The hospital later invited him to take part in the pulmonary rehabilitation programme, which at that time was still part of a research project. He says: “I didn’t believe it would work; I thought only inhalers or injections could help. But it was something new – I had nothing to lose.

“It had a massive impact. The rehab didn’t cure me; I still cough and have flare-ups [of COPD] but I’m more active. I can walk more and do more around the house. I was surprised to see that such simple exercises could improve my respiratory health. My whole outlook changed.”

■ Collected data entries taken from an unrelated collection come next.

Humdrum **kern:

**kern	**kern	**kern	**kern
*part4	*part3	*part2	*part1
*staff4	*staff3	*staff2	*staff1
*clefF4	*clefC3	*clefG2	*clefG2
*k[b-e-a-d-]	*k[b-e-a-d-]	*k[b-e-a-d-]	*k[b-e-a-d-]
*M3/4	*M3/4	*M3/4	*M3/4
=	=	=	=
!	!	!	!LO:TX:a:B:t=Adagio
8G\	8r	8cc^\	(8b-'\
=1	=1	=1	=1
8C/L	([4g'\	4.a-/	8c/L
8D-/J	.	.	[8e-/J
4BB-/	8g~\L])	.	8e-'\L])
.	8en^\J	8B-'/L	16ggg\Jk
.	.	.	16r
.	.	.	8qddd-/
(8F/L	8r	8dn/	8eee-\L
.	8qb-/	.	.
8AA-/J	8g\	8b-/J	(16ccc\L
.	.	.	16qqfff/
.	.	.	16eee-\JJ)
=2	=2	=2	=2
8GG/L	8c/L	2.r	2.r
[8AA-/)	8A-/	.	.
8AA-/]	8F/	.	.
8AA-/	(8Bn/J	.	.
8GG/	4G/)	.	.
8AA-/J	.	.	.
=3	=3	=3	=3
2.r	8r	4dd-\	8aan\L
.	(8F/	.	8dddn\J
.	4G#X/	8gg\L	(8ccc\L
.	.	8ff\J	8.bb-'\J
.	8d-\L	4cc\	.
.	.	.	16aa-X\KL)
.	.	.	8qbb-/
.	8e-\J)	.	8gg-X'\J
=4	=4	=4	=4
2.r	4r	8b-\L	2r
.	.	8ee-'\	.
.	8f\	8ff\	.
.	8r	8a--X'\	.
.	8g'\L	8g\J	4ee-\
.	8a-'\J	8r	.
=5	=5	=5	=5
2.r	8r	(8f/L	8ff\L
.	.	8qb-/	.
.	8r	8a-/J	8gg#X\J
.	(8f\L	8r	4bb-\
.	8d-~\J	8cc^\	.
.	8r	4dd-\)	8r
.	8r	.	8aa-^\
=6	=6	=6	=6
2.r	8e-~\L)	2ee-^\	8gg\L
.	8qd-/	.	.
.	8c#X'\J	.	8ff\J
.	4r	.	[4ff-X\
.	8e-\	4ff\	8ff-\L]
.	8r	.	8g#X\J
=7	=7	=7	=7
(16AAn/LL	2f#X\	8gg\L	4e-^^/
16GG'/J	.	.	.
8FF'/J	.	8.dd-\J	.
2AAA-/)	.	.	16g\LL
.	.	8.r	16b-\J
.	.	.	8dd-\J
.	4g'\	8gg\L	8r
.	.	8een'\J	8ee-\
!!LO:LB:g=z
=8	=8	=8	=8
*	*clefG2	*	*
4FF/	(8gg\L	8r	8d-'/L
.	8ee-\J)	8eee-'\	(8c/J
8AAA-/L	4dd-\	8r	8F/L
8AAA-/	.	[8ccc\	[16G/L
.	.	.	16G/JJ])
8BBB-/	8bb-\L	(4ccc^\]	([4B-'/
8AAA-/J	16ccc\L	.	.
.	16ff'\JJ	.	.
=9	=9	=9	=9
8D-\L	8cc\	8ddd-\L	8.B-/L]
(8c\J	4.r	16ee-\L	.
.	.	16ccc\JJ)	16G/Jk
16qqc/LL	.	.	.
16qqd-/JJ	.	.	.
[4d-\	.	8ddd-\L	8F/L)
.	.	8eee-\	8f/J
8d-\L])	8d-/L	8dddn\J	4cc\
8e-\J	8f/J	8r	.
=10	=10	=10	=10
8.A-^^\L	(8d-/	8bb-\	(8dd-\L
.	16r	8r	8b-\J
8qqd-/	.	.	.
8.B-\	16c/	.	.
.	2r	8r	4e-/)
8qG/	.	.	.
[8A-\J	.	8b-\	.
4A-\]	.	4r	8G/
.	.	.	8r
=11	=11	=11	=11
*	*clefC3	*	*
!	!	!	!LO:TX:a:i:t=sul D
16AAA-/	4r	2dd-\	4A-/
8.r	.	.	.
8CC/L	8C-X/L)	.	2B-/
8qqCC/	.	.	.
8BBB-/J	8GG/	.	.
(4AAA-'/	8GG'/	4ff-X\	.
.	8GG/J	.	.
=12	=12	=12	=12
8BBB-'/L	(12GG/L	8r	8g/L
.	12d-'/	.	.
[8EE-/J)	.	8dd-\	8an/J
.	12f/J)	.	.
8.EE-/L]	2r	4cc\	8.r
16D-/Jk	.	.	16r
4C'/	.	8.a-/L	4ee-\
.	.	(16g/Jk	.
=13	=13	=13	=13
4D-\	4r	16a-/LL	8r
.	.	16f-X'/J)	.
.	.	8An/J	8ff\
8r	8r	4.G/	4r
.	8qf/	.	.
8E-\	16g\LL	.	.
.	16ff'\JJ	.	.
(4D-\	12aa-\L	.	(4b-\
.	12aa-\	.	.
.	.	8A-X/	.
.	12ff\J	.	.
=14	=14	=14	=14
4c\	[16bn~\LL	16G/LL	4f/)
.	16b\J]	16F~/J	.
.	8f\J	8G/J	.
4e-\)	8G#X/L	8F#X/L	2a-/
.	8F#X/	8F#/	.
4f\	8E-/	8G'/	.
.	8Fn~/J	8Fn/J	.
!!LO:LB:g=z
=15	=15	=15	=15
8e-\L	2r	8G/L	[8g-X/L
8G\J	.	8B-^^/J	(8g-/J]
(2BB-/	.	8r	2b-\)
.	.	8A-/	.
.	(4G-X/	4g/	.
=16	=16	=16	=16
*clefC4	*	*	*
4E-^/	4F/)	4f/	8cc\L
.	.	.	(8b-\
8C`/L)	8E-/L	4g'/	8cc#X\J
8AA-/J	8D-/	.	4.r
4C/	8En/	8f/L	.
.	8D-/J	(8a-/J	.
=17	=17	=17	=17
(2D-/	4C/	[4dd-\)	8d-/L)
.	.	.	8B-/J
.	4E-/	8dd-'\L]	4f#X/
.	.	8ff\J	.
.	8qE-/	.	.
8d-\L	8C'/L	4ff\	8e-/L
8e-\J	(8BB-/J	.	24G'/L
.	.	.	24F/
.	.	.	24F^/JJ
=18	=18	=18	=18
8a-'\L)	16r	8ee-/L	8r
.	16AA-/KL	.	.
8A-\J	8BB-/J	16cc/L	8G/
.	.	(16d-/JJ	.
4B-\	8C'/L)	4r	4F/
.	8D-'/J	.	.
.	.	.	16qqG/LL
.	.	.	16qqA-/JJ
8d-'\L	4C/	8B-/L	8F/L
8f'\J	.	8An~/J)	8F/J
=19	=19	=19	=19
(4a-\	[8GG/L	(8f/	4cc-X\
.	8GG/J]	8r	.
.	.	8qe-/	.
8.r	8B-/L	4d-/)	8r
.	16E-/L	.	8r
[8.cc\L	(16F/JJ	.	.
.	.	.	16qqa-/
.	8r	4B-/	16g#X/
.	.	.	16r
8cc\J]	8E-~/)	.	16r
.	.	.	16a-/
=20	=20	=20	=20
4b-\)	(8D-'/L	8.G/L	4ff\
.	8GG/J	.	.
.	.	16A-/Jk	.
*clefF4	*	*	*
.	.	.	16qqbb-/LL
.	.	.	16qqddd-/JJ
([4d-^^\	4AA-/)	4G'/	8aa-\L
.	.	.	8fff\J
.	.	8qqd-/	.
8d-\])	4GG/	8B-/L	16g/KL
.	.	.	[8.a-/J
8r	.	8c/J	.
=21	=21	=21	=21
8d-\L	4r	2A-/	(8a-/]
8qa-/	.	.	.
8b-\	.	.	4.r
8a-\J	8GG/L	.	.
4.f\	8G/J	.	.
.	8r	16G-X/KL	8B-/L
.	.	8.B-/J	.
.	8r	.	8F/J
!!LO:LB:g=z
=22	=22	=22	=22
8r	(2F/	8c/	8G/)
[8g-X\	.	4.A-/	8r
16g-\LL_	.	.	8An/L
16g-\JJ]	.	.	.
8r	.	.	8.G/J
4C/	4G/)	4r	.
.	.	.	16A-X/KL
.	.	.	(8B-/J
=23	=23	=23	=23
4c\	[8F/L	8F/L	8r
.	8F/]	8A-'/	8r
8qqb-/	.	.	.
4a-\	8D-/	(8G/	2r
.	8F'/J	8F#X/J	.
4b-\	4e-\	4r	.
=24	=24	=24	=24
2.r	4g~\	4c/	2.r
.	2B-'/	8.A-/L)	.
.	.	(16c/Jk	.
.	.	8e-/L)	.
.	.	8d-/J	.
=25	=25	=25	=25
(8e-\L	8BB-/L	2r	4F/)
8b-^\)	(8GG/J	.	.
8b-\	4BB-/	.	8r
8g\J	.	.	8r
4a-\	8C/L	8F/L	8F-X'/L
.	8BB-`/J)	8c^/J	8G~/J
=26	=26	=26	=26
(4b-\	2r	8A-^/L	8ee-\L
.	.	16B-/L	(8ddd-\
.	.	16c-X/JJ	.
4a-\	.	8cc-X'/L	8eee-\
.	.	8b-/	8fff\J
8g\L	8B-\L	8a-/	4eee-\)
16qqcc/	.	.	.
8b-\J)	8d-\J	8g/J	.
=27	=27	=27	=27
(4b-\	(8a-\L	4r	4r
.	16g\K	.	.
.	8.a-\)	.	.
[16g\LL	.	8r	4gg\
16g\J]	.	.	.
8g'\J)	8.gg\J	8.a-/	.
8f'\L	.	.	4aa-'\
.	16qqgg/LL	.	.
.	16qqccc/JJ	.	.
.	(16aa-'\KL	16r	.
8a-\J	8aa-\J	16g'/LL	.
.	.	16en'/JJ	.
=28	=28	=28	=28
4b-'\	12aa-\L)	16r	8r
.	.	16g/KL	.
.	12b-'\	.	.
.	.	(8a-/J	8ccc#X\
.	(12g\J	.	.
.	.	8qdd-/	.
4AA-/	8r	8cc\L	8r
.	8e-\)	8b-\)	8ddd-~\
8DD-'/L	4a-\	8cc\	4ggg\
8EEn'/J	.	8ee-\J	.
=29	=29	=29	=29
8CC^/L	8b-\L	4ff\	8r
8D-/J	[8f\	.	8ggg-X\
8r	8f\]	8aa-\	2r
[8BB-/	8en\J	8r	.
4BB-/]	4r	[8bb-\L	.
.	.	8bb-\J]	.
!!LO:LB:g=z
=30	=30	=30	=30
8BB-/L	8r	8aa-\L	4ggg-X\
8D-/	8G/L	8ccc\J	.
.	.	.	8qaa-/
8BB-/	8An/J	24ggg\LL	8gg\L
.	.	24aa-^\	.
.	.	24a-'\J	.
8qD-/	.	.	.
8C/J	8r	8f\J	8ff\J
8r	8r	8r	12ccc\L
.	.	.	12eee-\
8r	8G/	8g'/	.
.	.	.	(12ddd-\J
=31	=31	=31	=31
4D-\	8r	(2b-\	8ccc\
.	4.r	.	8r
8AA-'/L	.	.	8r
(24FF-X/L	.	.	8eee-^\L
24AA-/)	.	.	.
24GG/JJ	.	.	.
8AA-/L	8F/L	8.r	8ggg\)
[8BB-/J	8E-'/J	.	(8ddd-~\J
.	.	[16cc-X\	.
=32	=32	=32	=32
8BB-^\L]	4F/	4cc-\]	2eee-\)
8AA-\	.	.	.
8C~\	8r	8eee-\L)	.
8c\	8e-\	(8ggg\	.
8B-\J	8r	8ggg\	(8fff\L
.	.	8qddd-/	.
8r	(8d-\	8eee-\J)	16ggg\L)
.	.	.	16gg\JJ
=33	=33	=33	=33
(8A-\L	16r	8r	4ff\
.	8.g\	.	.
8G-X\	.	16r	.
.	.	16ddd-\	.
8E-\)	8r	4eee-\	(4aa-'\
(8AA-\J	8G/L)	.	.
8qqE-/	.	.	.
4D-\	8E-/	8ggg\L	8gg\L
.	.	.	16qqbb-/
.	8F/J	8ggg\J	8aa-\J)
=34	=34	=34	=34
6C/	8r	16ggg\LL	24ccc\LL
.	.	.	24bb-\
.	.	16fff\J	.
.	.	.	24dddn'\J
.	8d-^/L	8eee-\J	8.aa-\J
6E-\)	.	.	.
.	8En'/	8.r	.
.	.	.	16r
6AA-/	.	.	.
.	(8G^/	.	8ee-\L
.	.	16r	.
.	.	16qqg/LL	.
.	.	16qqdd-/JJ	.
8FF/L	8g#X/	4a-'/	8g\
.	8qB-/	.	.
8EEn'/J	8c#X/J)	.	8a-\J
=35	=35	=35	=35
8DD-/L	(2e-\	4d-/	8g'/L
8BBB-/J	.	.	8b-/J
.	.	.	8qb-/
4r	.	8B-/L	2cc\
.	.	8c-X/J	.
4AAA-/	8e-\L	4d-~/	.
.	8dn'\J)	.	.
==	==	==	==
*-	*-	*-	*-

Nurse Aidai Temiraly Kyzy dances the Kara Jorgo with patients
Nurse Aidai Temiraly Kyzy dances the Kara Jorgo with patients

Sooronbaev wants pulmonary rehabilitation to be available throughout the country from this year. Patients who have undergone the program are being trained to teach others, and Sooronbaev and colleagues are due to speak at medical conferences to inform other healthcare professionals about their progress with the programme.

“When we give patients with COPD medicine and drugs, this is not a real medical service,” he says. “Pulmonary rehabilitation is an important part of treatment. This is why we have plans to extend, and why we will share our experience with neighboring countries – Tajikistan, Uzbekistan, Kazakhstan and Turkmenistan.”